◆ Work request:
Recast the records, from the first line up to and including the line with "Reading left to right, read", as a JSON list of strings with one string for each line. Leave out blank lines.

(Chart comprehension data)
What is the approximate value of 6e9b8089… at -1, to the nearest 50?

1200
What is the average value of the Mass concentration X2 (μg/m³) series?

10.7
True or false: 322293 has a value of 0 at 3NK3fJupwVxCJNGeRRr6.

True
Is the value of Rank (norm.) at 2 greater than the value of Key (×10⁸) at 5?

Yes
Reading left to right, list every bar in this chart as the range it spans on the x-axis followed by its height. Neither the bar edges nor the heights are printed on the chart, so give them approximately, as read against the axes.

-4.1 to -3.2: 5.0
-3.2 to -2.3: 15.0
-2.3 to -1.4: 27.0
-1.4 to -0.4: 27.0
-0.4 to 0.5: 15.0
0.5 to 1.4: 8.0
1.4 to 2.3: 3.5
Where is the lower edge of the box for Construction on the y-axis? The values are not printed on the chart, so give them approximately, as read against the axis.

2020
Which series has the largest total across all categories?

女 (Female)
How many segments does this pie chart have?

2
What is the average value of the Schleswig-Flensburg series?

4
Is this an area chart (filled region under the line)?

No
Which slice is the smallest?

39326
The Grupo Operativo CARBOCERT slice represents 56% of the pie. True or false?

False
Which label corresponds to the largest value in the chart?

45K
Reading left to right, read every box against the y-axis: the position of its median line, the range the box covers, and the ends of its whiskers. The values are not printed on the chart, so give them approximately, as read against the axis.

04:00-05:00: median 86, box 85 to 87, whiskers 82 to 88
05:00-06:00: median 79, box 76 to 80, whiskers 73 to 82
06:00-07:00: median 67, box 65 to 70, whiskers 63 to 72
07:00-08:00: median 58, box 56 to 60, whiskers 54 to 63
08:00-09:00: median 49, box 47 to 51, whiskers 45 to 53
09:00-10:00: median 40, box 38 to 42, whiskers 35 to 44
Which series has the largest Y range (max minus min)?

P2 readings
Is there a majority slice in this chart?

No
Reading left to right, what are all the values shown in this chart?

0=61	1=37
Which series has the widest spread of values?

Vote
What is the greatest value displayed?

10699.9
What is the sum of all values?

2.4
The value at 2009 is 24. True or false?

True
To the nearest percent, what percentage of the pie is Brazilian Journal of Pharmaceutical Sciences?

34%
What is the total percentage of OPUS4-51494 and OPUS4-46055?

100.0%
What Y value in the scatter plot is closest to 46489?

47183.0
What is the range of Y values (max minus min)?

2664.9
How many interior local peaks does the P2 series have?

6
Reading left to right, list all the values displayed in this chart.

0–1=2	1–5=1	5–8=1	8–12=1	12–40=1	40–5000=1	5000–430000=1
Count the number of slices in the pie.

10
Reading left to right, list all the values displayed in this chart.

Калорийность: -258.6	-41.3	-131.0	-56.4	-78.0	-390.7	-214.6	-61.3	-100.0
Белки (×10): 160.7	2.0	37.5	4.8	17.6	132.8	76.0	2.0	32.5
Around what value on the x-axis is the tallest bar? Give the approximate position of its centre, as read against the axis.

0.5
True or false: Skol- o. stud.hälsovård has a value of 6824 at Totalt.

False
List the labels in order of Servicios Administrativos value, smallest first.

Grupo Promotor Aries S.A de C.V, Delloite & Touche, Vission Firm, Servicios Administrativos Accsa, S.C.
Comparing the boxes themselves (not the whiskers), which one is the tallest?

◆ Answer to the problem:
[
  "What is the approximate value of 6e9b8089… at -1, to the nearest 50?",
  "1200",
  "What is the average value of the Mass concentration X2 (μg/m³) series?",
  "10.7",
  "True or false: 322293 has a value of 0 at 3NK3fJupwVxCJNGeRRr6.",
  "True",
  "Is the value of Rank (norm.) at 2 greater than the value of Key (×10⁸) at 5?",
  "Yes",
  "Reading left to right, list every bar in this chart as the range it spans on the x-axis followed by its height. Neither the bar edges nor the heights are printed on the chart, so give them approximately, as read against the axes.",
  "-4.1 to -3.2: 5.0",
  "-3.2 to -2.3: 15.0",
  "-2.3 to -1.4: 27.0",
  "-1.4 to -0.4: 27.0",
  "-0.4 to 0.5: 15.0",
  "0.5 to 1.4: 8.0",
  "1.4 to 2.3: 3.5",
  "Where is the lower edge of the box for Construction on the y-axis? The values are not printed on the chart, so give them approximately, as read against the axis.",
  "2020",
  "Which series has the largest total across all categories?",
  "女 (Female)",
  "How many segments does this pie chart have?",
  "2",
  "What is the average value of the Schleswig-Flensburg series?",
  "4",
  "Is this an area chart (filled region under the line)?",
  "No",
  "Which slice is the smallest?",
  "39326",
  "The Grupo Operativo CARBOCERT slice represents 56% of the pie. True or false?",
  "False",
  "Which label corresponds to the largest value in the chart?",
  "45K",
  "Reading left to right, read every box against the y-axis: the position of its median line, the range the box covers, and the ends of its whiskers. The values are not printed on the chart, so give them approximately, as read against the axis."
]